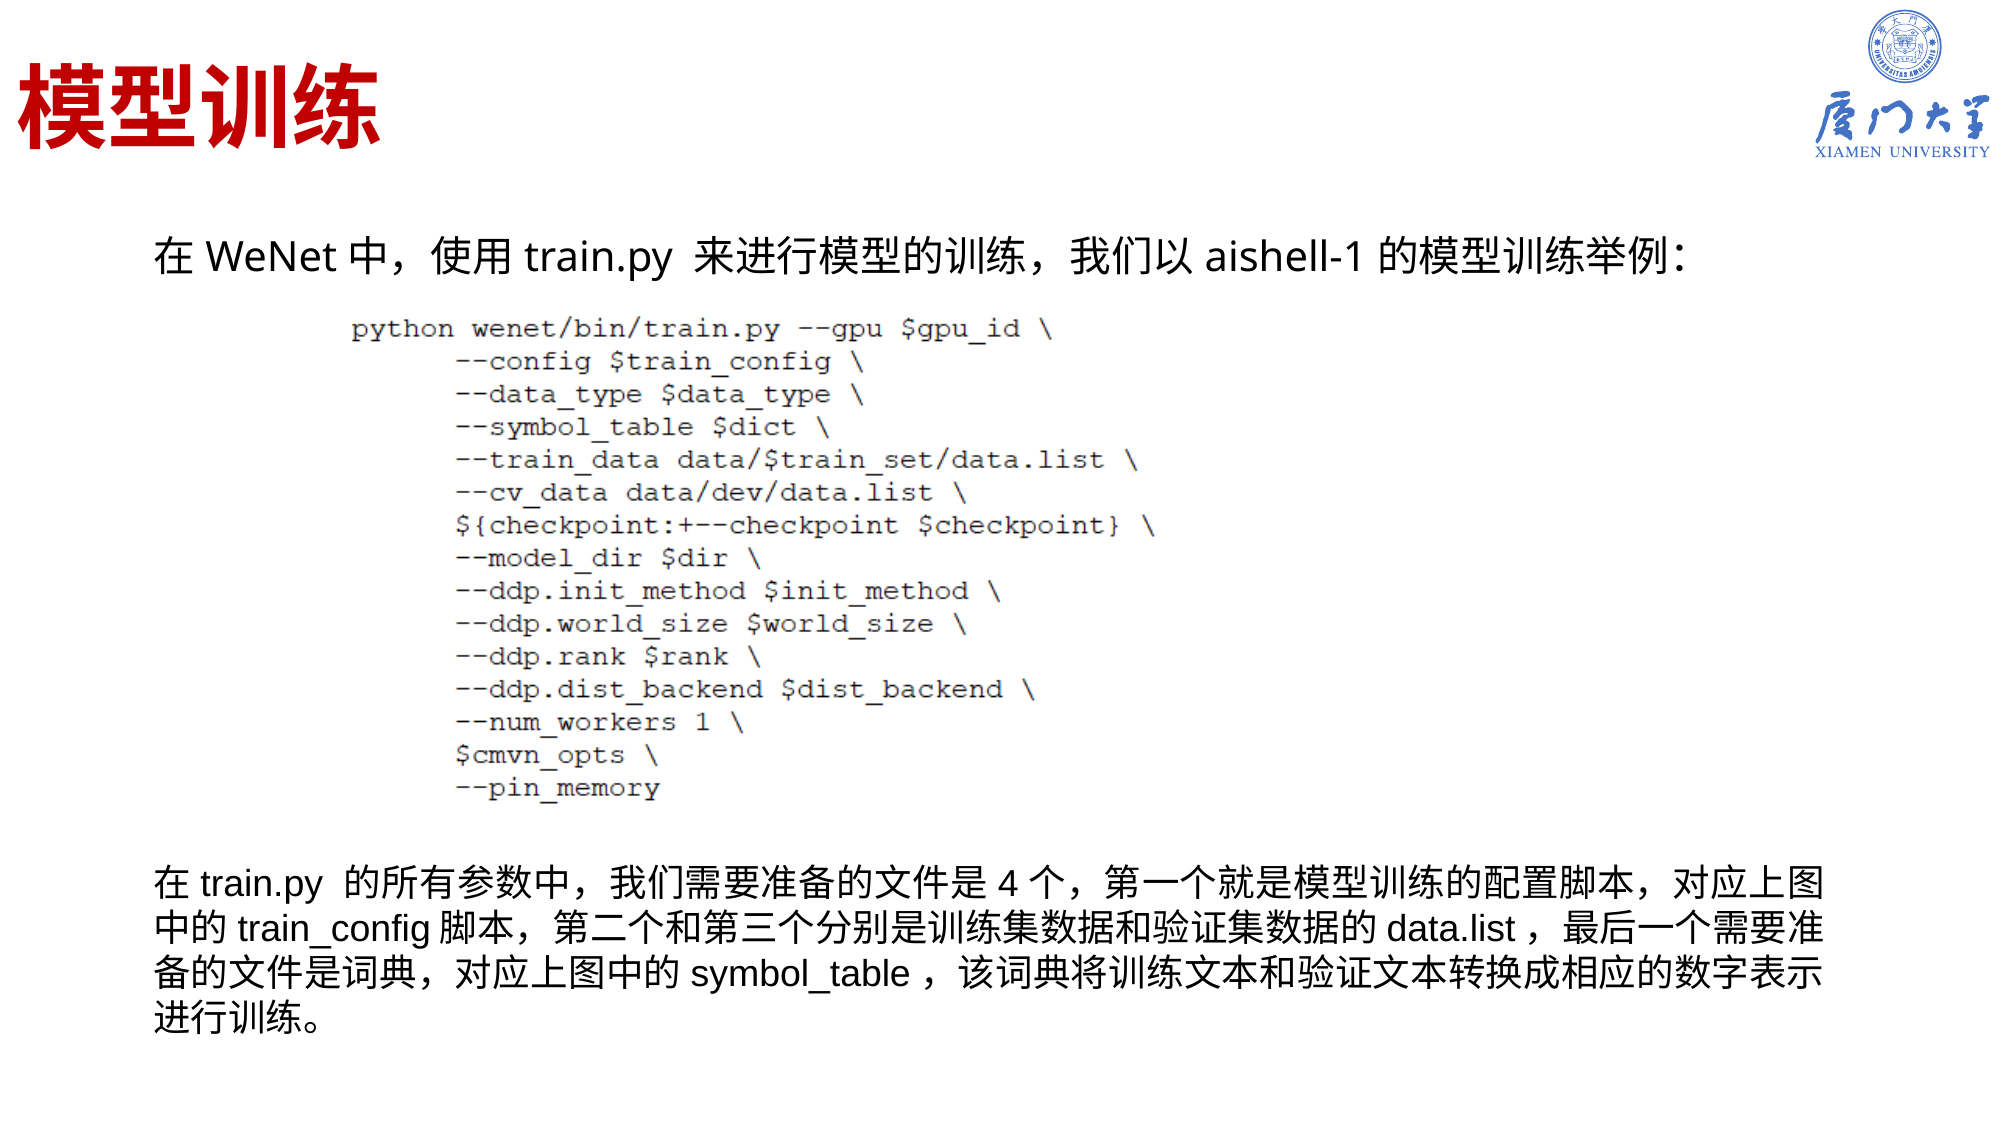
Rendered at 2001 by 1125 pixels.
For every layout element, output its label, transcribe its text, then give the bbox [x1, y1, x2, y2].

list 在WeNet中，使用train.py 来进行模型的训练，我们以aishell-1的模型训练举例： [138, 227, 1864, 343]
text_box 在train.py 的所有参数中，我们需要准备的文件是4个，第一个就是模型训练的配置脚本，对应上图中的train_config脚本，第二个和第三个分别是训练集数据和验证集数据的data.list，最后一个需要准备的文件是词典，对应上图中的symbol_table，该词典将训练文本和验证文本转换成相应的数字表示进行训练。 [138, 851, 1840, 1047]
title 模型训练 [1, 3, 1727, 221]
picture [352, 315, 1162, 810]
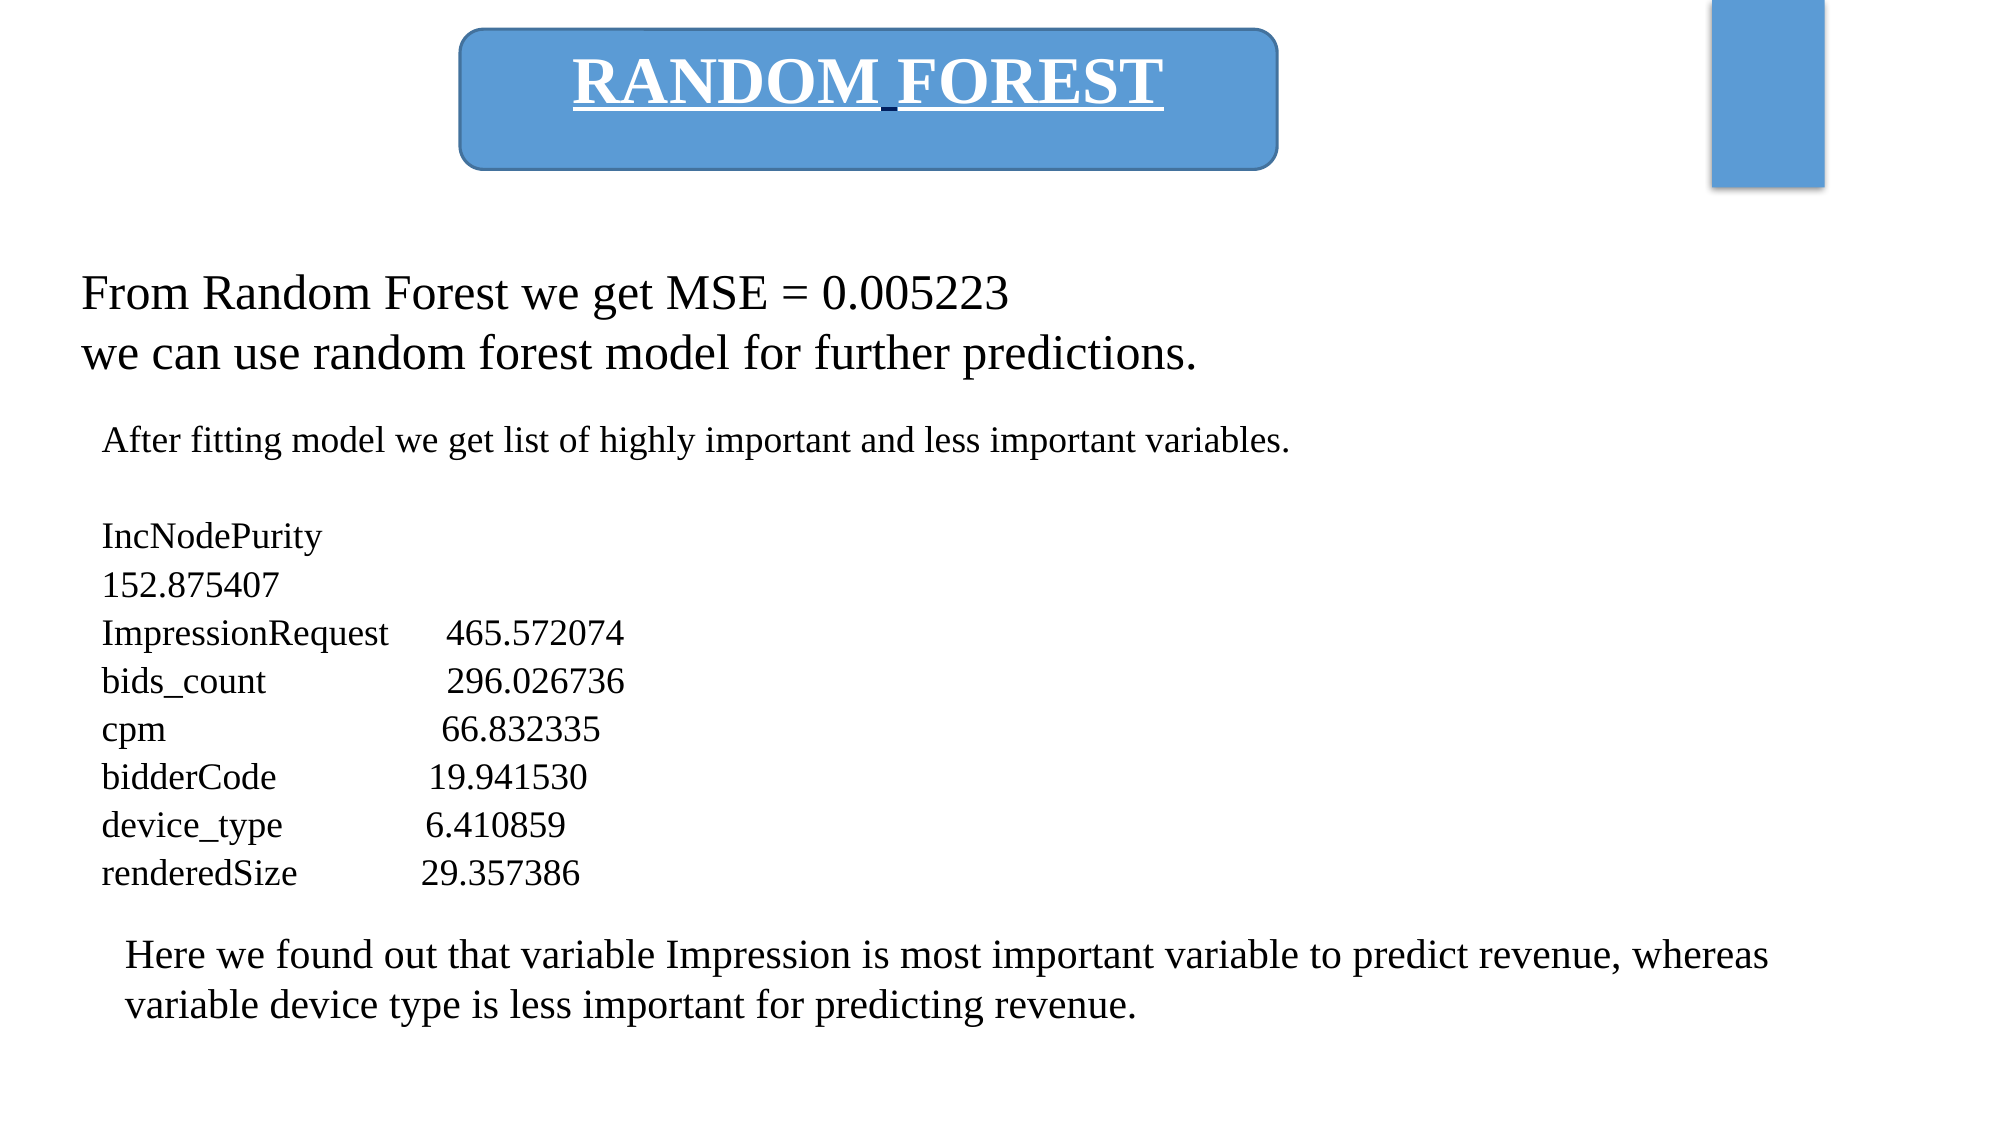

■ Problem description ■
Set down all of the entries exactly. Leave the pictures out.

■ Solution to the problem ■
Rendered at 2001 by 1125 pixels.
For every layout element, output its label, transcribe its text, then give the bbox [x1, y1, x2, y2].

list 在WeNet中，使用train.py 来进行模型的训练，我们以aishell-1的模型训练举例： [138, 227, 1864, 343]
text_box 在train.py 的所有参数中，我们需要准备的文件是4个，第一个就是模型训练的配置脚本，对应上图中的train_config脚本，第二个和第三个分别是训练集数据和验证集数据的data.list，最后一个需要准备的文件是词典，对应上图中的symbol_table，该词典将训练文本和验证文本转换成相应的数字表示进行训练。 [138, 851, 1840, 1047]
title 模型训练 [1, 3, 1727, 221]
picture [352, 315, 1162, 810]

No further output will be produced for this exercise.